Exercise material:
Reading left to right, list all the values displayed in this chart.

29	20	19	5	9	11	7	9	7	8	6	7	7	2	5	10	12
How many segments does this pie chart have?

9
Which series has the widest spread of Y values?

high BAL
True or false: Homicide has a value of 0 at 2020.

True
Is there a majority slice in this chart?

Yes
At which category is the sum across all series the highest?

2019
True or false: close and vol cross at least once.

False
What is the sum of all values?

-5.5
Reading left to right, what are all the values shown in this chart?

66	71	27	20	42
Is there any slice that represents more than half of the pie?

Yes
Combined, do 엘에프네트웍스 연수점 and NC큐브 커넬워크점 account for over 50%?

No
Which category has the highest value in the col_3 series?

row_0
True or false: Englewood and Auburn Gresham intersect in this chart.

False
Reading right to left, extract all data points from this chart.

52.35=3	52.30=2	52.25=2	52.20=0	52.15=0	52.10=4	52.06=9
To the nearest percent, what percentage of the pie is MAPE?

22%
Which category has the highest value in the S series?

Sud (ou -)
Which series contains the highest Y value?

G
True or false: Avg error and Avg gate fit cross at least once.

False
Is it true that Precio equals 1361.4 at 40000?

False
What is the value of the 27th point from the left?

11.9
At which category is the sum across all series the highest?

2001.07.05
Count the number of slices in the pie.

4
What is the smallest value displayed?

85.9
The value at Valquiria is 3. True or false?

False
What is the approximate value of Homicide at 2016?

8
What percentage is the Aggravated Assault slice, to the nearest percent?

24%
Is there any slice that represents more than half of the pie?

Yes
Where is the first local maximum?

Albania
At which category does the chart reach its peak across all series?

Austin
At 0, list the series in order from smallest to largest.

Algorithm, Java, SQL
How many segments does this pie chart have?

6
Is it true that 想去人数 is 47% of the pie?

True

Work request:
Please pick out each line in the records above that contains the word "Reading" and copy those lines.

Reply to the exercise:
Reading left to right, list all the values displayed in this chart.
Reading left to right, what are all the values shown in this chart?
Reading right to left, extract all data points from this chart.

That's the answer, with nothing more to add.